Städtische Bühnen, Zukunftsmodelle: ein Zwischenstand
Der Grundrahmen ist gezogen – Überzeugender Vorschlag von Christoph Mäckler
Eine vorläufige Bilanz von Uwe Kammann
Letzte Fragen zu den Bühnen: Auf diesen Stand brachte die FAZ Anfang der zweiten Juliwoche die Diskussion um die Sanierung, inzwischen wohl allein: den Neubau der Städtischen Bühnen. Eine Statusbeschreibung, die annimmt, dass Ende Juli die Stabsstelle Zukunft Städtische Bühnen alle Fakten zusammengetragen hat, welche erlauben, über den künftigen Standort von Schauspiel und Oper entscheiden zu können.
Noch Ende Juli soll die Entscheidung fallen; Foto: Uwe Kammann
Zwar hatte unter den Modellvorschlägen des Kulturdezernats vor allem jene Variante viel Beifall gefunden, für die Oper einen Neubau an der Neuen Mainzer Straße auf dem Grundstück der jetzigen Sparkasse zu errichten und das Schauspielhaus am alten Platz neu zu bauen. Doch hatte die CDU darauf gedrungen, dass die Stabsstelle auch noch jenen Standort auf Kosten und Konditionen überprüfen soll, den die christdemokratische Fraktion im Stadtparlament schon früh mit viel Vehemenz in Spiel gebracht hatte.
Sie hält ihn weiterhin unter manchen Gesichtspunkten für den geeignetsten, um die jetzige Doppelanlage in neuer Gestalt vom Willy-Brandt-Platz in den Osthafen zu verpflanzen: und zwar auf dem Grundstück der jetzigen Baustoffhandlung Raab Karcher. Lange Zeit galt dies für die CDU als unumstößliche Wunschvorstellung, trotz des noch bis 2028 laufenden Pachtvertrags für das Grundstück, mit der Option auf eine Verlängerung bis 2035.

● Bereitgestellte Angaben

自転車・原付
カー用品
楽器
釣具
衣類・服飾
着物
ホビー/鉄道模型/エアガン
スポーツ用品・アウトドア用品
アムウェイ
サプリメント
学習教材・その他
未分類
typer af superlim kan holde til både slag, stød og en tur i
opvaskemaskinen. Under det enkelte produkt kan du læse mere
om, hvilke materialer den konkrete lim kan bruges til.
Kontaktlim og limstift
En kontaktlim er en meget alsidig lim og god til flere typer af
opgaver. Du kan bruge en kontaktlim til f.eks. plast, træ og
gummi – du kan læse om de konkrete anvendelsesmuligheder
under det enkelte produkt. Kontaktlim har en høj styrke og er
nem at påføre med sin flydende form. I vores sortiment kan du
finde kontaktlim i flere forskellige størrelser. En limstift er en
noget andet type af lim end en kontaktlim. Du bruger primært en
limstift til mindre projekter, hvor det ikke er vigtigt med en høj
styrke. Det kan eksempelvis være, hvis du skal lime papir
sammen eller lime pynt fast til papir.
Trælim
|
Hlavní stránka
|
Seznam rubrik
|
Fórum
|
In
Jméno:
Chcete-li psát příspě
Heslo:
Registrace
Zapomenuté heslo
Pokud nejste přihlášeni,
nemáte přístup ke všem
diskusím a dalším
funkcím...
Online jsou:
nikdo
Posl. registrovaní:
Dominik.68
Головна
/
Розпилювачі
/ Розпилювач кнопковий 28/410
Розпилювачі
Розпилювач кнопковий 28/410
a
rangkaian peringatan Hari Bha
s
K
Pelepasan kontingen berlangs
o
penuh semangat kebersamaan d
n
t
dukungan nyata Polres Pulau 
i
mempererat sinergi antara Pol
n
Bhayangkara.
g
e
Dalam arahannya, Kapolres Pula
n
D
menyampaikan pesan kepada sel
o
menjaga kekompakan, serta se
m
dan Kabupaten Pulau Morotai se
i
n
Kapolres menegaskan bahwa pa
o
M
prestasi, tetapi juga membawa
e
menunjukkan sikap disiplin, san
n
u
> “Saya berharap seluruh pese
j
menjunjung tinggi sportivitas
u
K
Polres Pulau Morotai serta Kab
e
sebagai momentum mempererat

● Aufgabenstellung
a: Bis wann läuft laut dem Text über die Städtischen Bühnen der Pachtvertrag für das Grundstück der Baustoffhandlung Raab Karcher?
b: Gib aus dem Text über die Städtischen Bühnen den Abschnitt wortgetreu wieder, der mit den Worten beginnt, die „Noch Ende Juli“ enthalten, und mit „Spiel gebracht hatte.“ endet.
Die Zeilen spielen hierfür keine Rolle.

● Lösungen nach Aufgaben
a: Bis 2028, mit der Option auf eine Verlängerung bis 2035.

b:
Noch Ende Juli soll die Entscheidung fallen; Foto: Uwe Kammann
Zwar hatte unter den Modellvorschlägen des Kulturdezernats vor allem jene Variante viel Beifall gefunden, für die Oper einen Neubau an der Neuen Mainzer Straße auf dem Grundstück der jetzigen Sparkasse zu errichten und das Schauspielhaus am alten Platz neu zu bauen. Doch hatte die CDU darauf gedrungen, dass die Stabsstelle auch noch jenen Standort auf Kosten und Konditionen überprüfen soll, den die christdemokratische Fraktion im Stadtparlament schon früh mit viel Vehemenz in Spiel gebracht hatte.